■ Task to carry out: From the listing below, pull out each line that contains the word "larger", treating uppercase and lowercase as different.

■ Records to process:
***

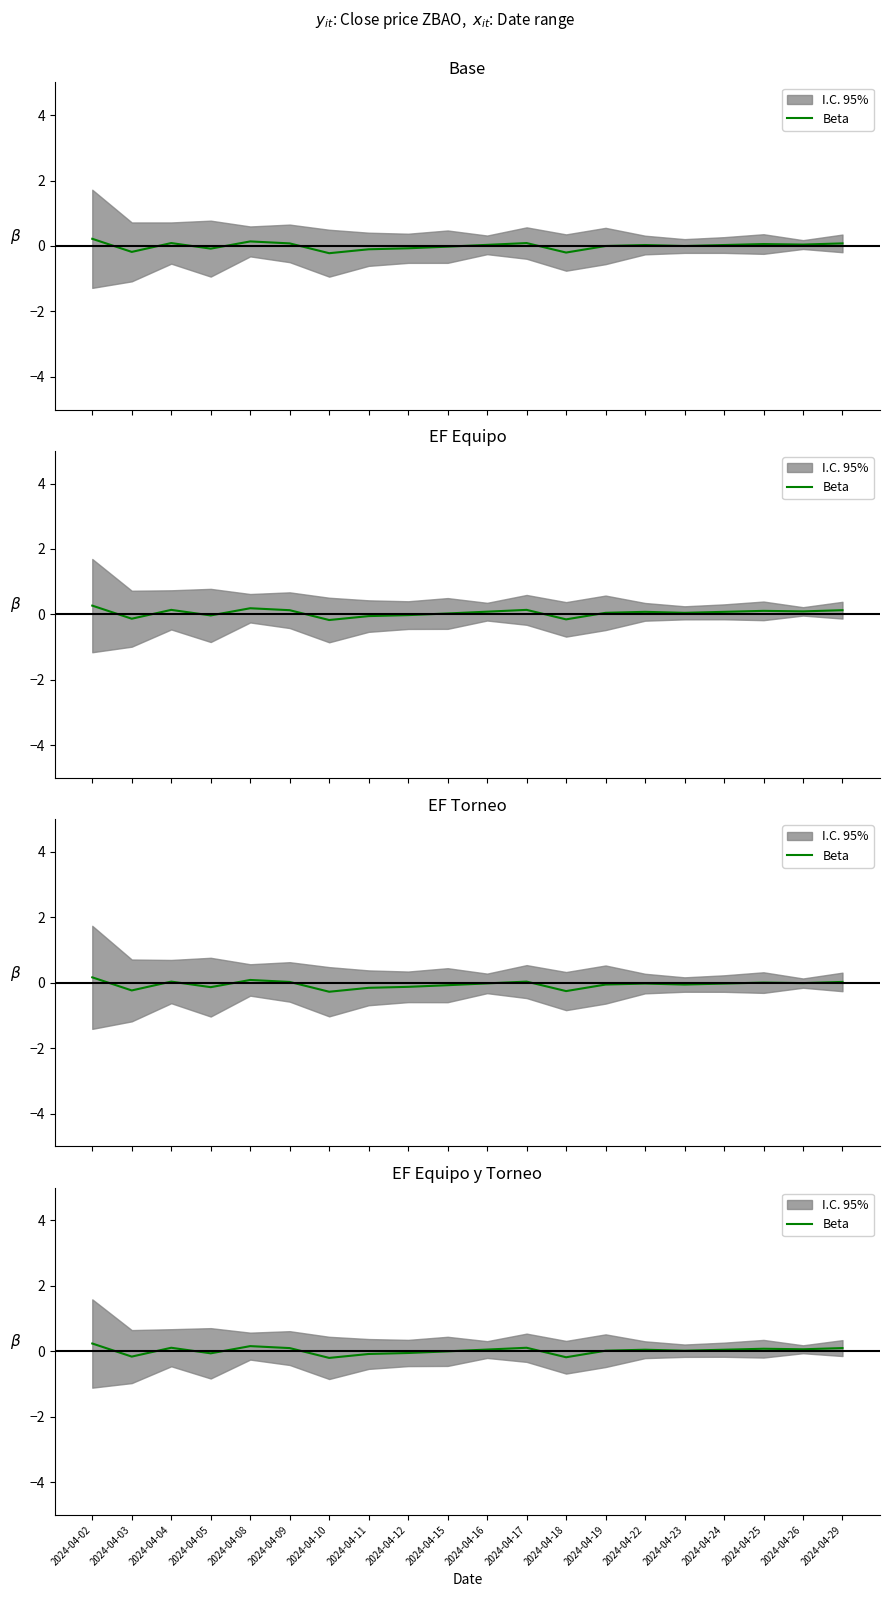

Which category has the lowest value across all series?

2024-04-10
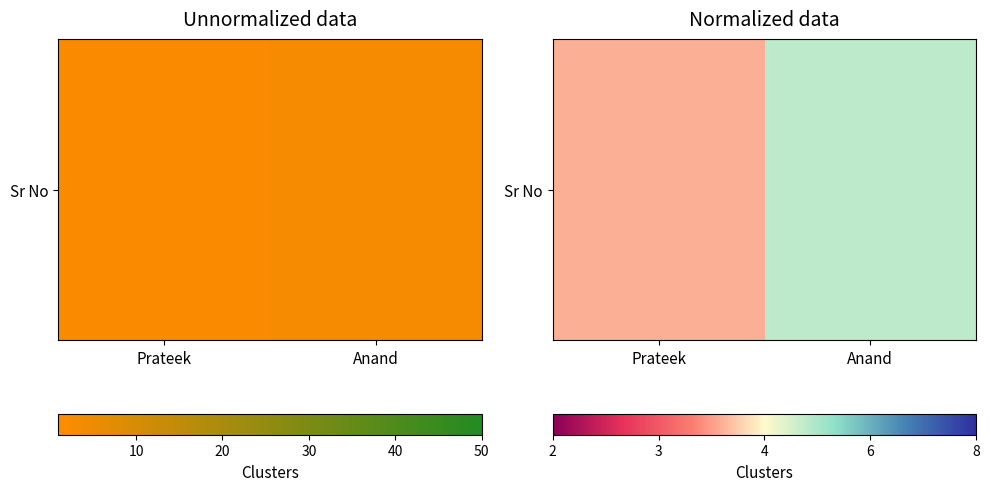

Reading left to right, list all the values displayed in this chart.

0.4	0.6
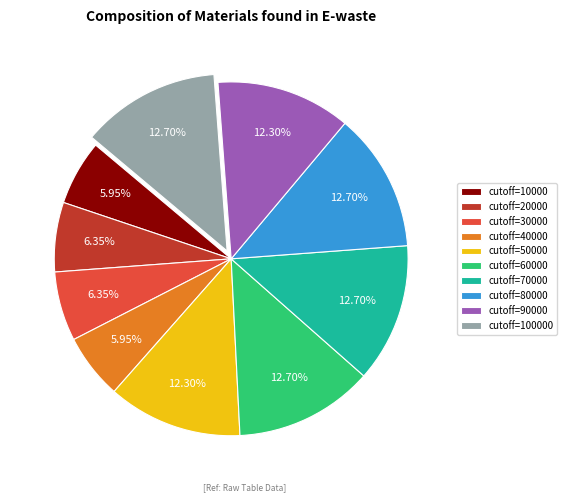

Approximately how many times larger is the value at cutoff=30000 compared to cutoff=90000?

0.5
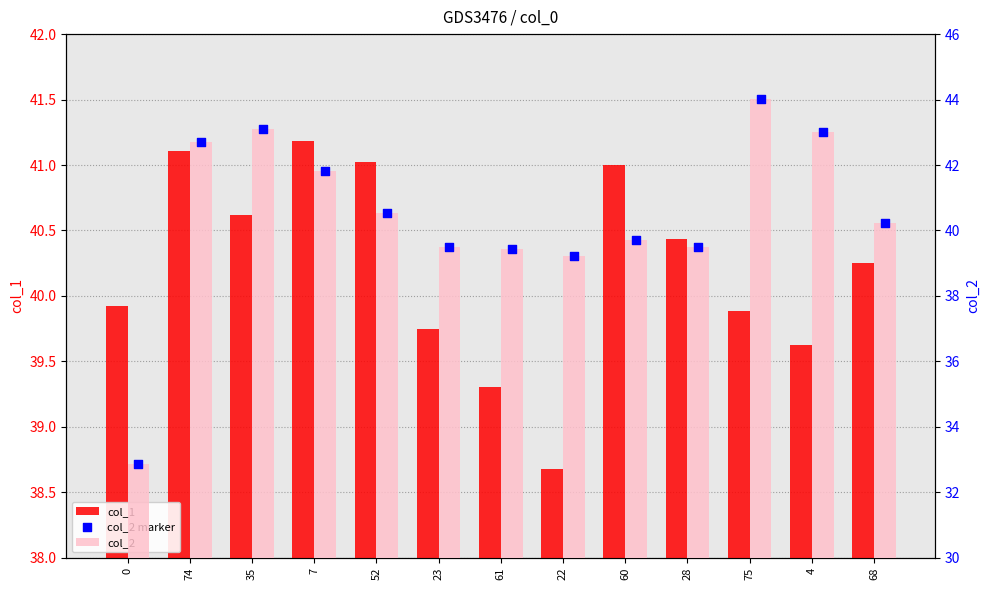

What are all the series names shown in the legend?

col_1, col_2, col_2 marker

***

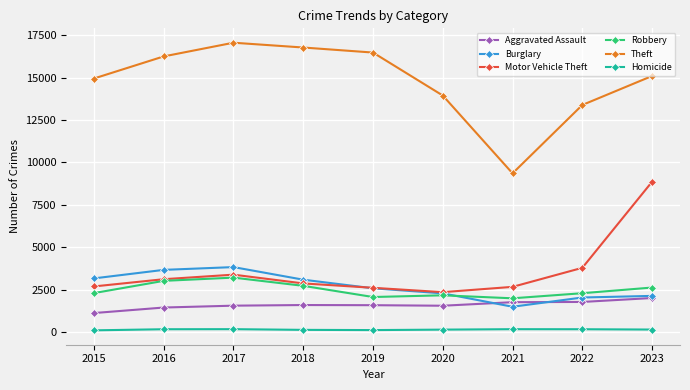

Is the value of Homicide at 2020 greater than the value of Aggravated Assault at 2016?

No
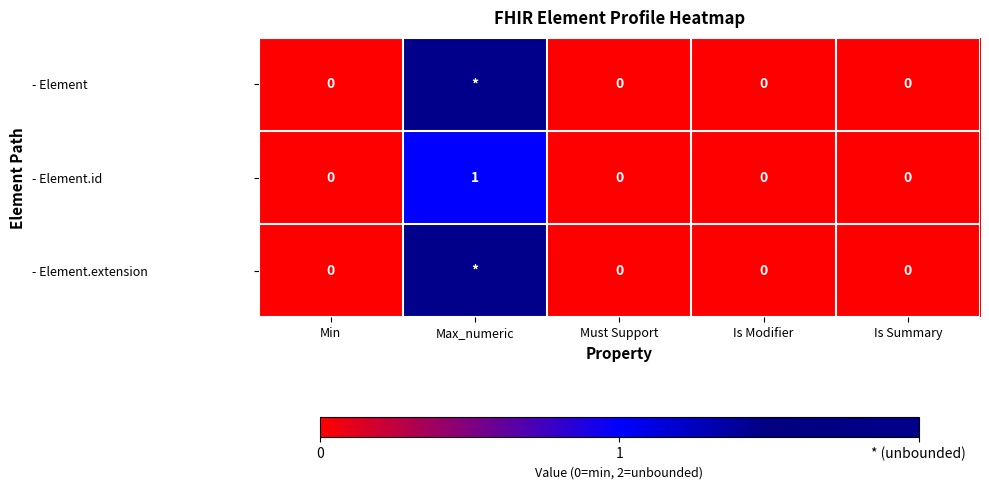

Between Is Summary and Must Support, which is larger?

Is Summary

***

■ Solution for this task:
Approximately how many times larger is the value at cutoff=30000 compared to cutoff=90000?
Between Is Summary and Must Support, which is larger?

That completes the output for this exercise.